CFE-CMStatistics 2024: Start Registration
View Submission - CFECMStatistics2024
A1396
Title: "clustglm" and "clustord": R packages for clustering with covariates for binary, count, and ordinal data Authors:  Louise McMillan - Victoria University of Wellington (New Zealand) [presenting]
Daniel Fernandez - Universitat Politecnica de Catalunya, BarcelonaTech (UPC) (Spain)
Shirley Pledger - Victoria University of Wellington (New Zealand)
Richard Arnold - Victoria University of Wellington (New Zealand)
Ivy Liu - Victoria University Wellington (New Zealand)
Murray Efford - University of Otago (New Zealand)

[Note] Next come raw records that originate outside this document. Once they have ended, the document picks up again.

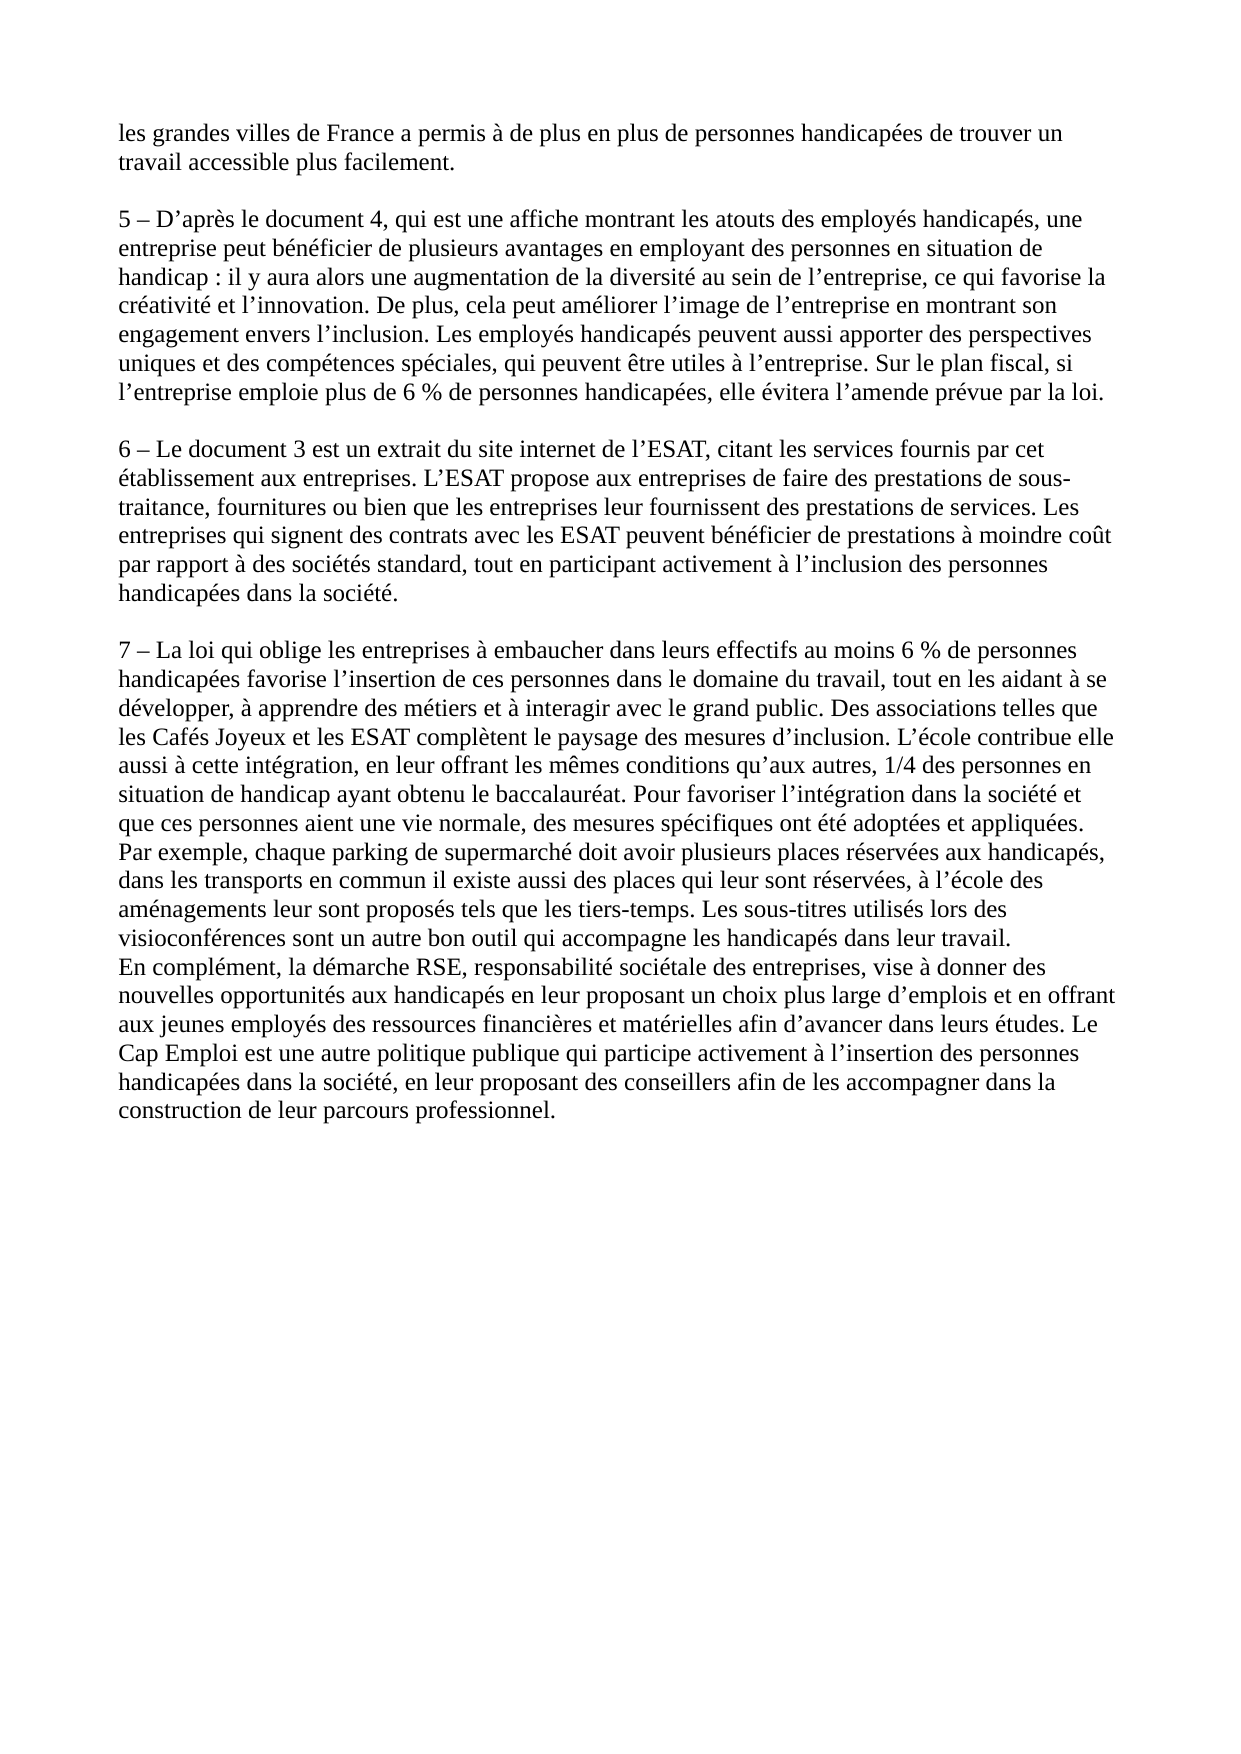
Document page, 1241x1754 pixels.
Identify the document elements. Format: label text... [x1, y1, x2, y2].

text En complément, la démarche RSE, responsabilité sociétale des entreprises, vise à donner des nouvelles opportunités aux handicapés en leur proposant un choix plus large d’emplois et en offrant aux jeunes employés des ressources financières et matérielles afin d’avancer dans leurs études. Le Cap Emploi est une autre politique publique qui participe activement à l’insertion des personnes handicapées dans la société, en leur proposant des conseillers afin de les accompagner dans la construction de leur parcours professionnel. [118, 952, 1122, 1124]
text 5 – D’après le document 4, qui est une affiche montrant les atouts des employés handicapés, une entreprise peut bénéficier de plusieurs avantages en employant des personnes en situation de handicap : il y aura alors une augmentation de la diversité au sein de l’entreprise, ce qui favorise la créativité et l’innovation. De plus, cela peut améliorer l’image de l’entreprise en montrant son engagement envers l’inclusion. Les employés handicapés peuvent aussi apporter des perspectives uniques et des compétences spéciales, qui peuvent être utiles à l’entreprise. Sur le plan fiscal, si l’entreprise emploie plus de 6 % de personnes handicapées, elle évitera l’amende prévue par la loi. [118, 204, 1122, 406]
text 7 – La loi qui oblige les entreprises à embaucher dans leurs effectifs au moins 6 % de personnes handicapées favorise l’insertion de ces personnes dans le domaine du travail, tout en les aidant à se développer, à apprendre des métiers et à interagir avec le grand public. Des associations telles que les Cafés Joyeux et les ESAT complètent le paysage des mesures d’inclusion. L’école contribue elle aussi à cette intégration, en leur offrant les mêmes conditions qu’aux autres, 1/4 des personnes en situation de handicap ayant obtenu le baccalauréat. Pour favoriser l’intégration dans la société et que ces personnes aient une vie normale, des mesures spécifiques ont été adoptées et appliquées. Par exemple, chaque parking de supermarché doit avoir plusieurs places réservées aux handicapés, dans les transports en commun il existe aussi des places qui leur sont réservées, à l’école des aménagements leur sont proposés tels que les tiers-temps. Les sous-titres utilisés lors des visioconférences sont un autre bon outil qui accompagne les handicapés dans leur travail. [118, 636, 1122, 952]
text les grandes villes de France a permis à de plus en plus de personnes handicapées de trouver un travail accessible plus facilement. [118, 118, 1122, 176]
text 6 – Le document 3 est un extrait du site internet de l’ESAT, citant les services fournis par cet établissement aux entreprises. L’ESAT propose aux entreprises de faire des prestations de sous-traitance, fournitures ou bien que les entreprises leur fournissent des prestations de services. Les entreprises qui signent des contrats avec les ESAT peuvent bénéficier de prestations à moindre coût par rapport à des sociétés standard, tout en participant activement à l’inclusion des personnes handicapées dans la société. [118, 434, 1122, 607]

Abstract: Two R packages are presented for model-based clustering with covariates. Both packages can perform clustering and biclustering (clustering observations and features simultaneously, for example). Both use likelihood-based methods for clustering, so users can compare models using AIC and BIC to assess relative goodness of fit. The models in both packages use linear predictor terms, so they look more like regression models than clustering models. This allows the inclusion of regression-style covariates alongside clustering effects. Both "clustglm" and "clustord" can include the effects of numerical or categorical covariates alongside cluster effects or can fit pattern-detection models that include individual-level effects alongside cluster effects. For example, when applied to presence/absence data, sites and species are clustered while also taking into account any single-species effects and any additional covariates."clustglm" is designed for binary and count data. It uses "glm" and can accommodate balanced and non-balanced designs. "clustord" is designed for ordinal categorical data. It can fit the proportional odds model or the ordered stereotype model, a more flexible model whose fitted parameters can reveal when two ordinal categories are effectively equivalent to each other. The use of "clustglm" and "clustord" is illustrated with ecological and survey datasets.